With prosecution on the table, some believe the punishment doesn't fit the crime.
"The whole pickleball community is really saddened and shocked," said Jan Devor, a friend of 71-year-old Arslan Guney and fellow pickleball player.
Guney and others use a basketball court at Denver's Central Park Recreation Center for pickleball. Last Monday, the markings on the court had faded, so Guney re-marked them with a Sharpie.
Three days later, an arrest warrant for felony criminal mischief was issued for Guney.
The court document also claims $10,000 in damages.
Guney also received an email notifying him his Denver Parks and Recreation membership had been suspended indefinitely.

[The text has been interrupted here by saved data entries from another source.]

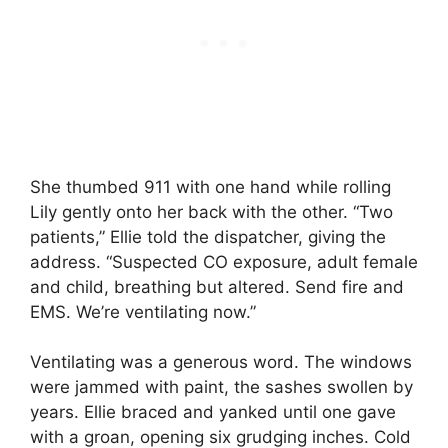
She thumbed 911 with one hand while rolling
Lily gently onto her back with the other. “Two
patients,” Ellie told the dispatcher, giving the
address. “Suspected CO exposure, adult female
and child, breathing but altered. Send fire and
EMS. We’re ventilating now.”
Ventilating was a generous word. The windows
were jammed with paint, the sashes swollen by
years. Ellie braced and yanked until one gave
with a groan, opening six grudging inches. Cold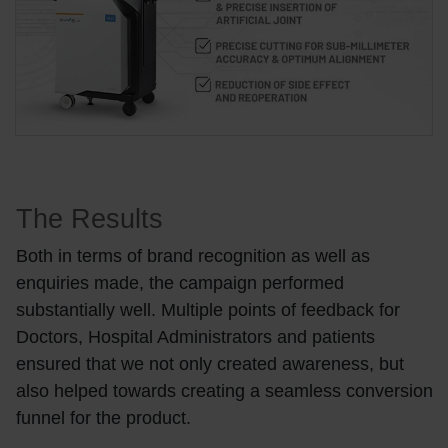
The Results
Both in terms of brand recognition as well as
enquiries made, the campaign performed
substantially well. Multiple points of feedback for
Doctors, Hospital Administrators and patients
ensured that we not only created awareness, but
also helped towards creating a seamless conversion
funnel for the product.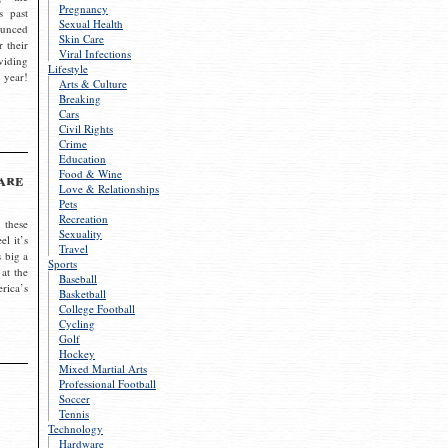
Pregnancy
s past
Sexual Health
ounced
Skin Care
r their
Viral Infections
viding
Lifestyle
 year!
Arts & Culture
Breaking
Cars
Civil Rights
Crime
Education
Food & Wine
are
Love & Relationships
Pets
Recreation
 these
Sexuality
el it’s
Travel
s big a
Sports
 at the
Baseball
rica’s
Basketball
College Football
Cycling
Golf
Hockey
Mixed Martial Arts
Professional Football
Soccer
Tennis
Technology
Hardware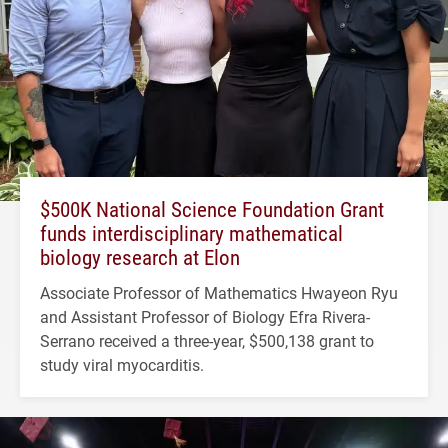
$500K National Science Foundation Grant
funds interdisciplinary mathematical
biology research at Elon
Associate Professor of Mathematics Hwayeon Ryu
and Assistant Professor of Biology Efra Rivera-
Serrano received a three-year, $500,138 grant to
study viral myocarditis.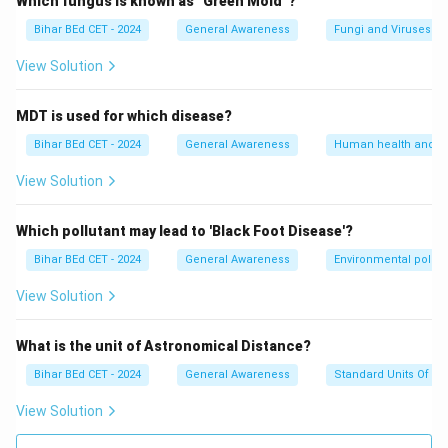
Which fungus is known as "Green Mold"?
Download Solution in PDF
Bihar BEd CET - 2024
General Awareness
Fungi and Viruses
View Solution
MDT is used for which disease?
Bihar BEd CET - 2024
General Awareness
Human health and d
View Solution
Which pollutant may lead to 'Black Foot Disease'?
Bihar BEd CET - 2024
General Awareness
Environmental pollut
View Solution
What is the unit of Astronomical Distance?
Bihar BEd CET - 2024
General Awareness
Standard Units Of M
View Solution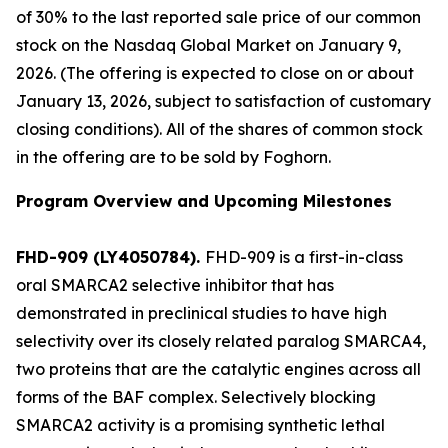
of 30% to the last reported sale price of our common
stock on the Nasdaq Global Market on January 9,
2026. (The offering is expected to close on or about
January 13, 2026, subject to satisfaction of customary
closing conditions). All of the shares of common stock
in the offering are to be sold by Foghorn.
Program Overview and Upcoming Milestones
FHD-909 (LY4050784).
FHD-909 is a first-in-class
oral SMARCA2 selective inhibitor that has
demonstrated in preclinical studies to have high
selectivity over its closely related paralog SMARCA4,
two proteins that are the catalytic engines across all
forms of the BAF complex. Selectively blocking
SMARCA2 activity is a promising synthetic lethal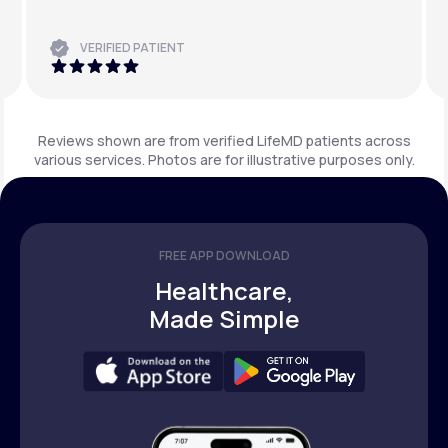
VERIFIED PATIENT
Reviews shown are from verified LifeMD patients across
various services. Photos are for illustrative purposes only.
FREE APP DOWNLOAD
Healthcare,
Made Simple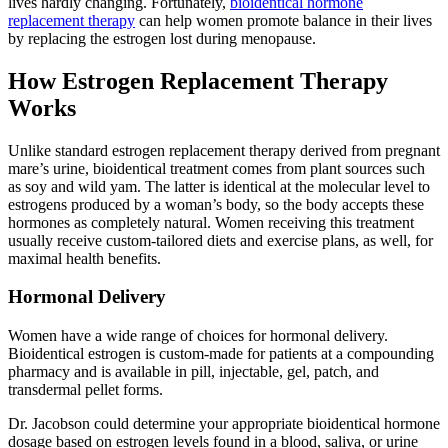
lives hardly changing. Fortunately,
bioidentical hormone
replacement therapy
can help women promote balance in their lives
by replacing the estrogen lost during menopause.
How Estrogen Replacement Therapy
Works
Unlike standard estrogen replacement therapy derived from pregnant
mare’s urine, bioidentical treatment comes from plant sources such
as soy and wild yam. The latter is identical at the molecular level to
estrogens produced by a woman’s body, so the body accepts these
hormones as completely natural. Women receiving this treatment
usually receive custom-tailored diets and exercise plans, as well, for
maximal health benefits.
Hormonal Delivery
Women have a wide range of choices for hormonal delivery.
Bioidentical estrogen is custom-made for patients at a compounding
pharmacy and is available in pill, injectable, gel, patch, and
transdermal pellet forms.
Dr. Jacobson could determine your appropriate bioidentical hormone
dosage based on estrogen levels found in a blood, saliva, or urine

The game — a mix of tennis, racquetball, and ping-pong — is one Guney has played for years, according to close friends. Devor said she and others are appalled, shocked, and saddened by the situation.
"He is what we call the mayor of pickleball," Devor said. "He is an expert player himself but always takes time to slow down his game... to teach others to play with people of any ability. I have 40 letters that have been given to me that I'm submitting to the lawyer that attest to his kindness and his generosity. He has written a letter to Denver Parks and Recreation apologizing."
Devor went on to say her friend was devastated by the ordeal.
According to her and others in the pickleball community, apologies have not been enough. Now, Guney is represented by Hollynd Hoskins, an attorney who happens to be a pickleball player herself.
"This community is willing to remove the marks, hire a contractor to do it safely, to apologize, to volunteer with the community, but this is outrageous," Hoskins said.
Denver Parks and Recreation declined to sit down for an interview with Denver7.
Instead, they provided the news outlet with the following statement:
"It is our duty and responsibility to the citizens of Denver to protect city assets and public property. Defacing or damaging public property is unacceptable, a criminal offense and will not be tolerated in any of our public buildings or spaces. Law enforcement is aware of the damage and the incident is being investigated. Pickleball play was temporarily suspended to assess the damage and related repairs."
A spokesperson added pickleball play has since resumed.
Hoskins said she is now trying to get the arrest warrant turned into a court summons so Guney can avoid jail time.
"The community wants answers, but we, again, we want to sit down and work this out, reach a resolution," Hoskins said. "This was an incredible misunderstanding and a mistake. It was not a crime."
"The courts should be saved for real criminal matters, not for matters like this," Devor said.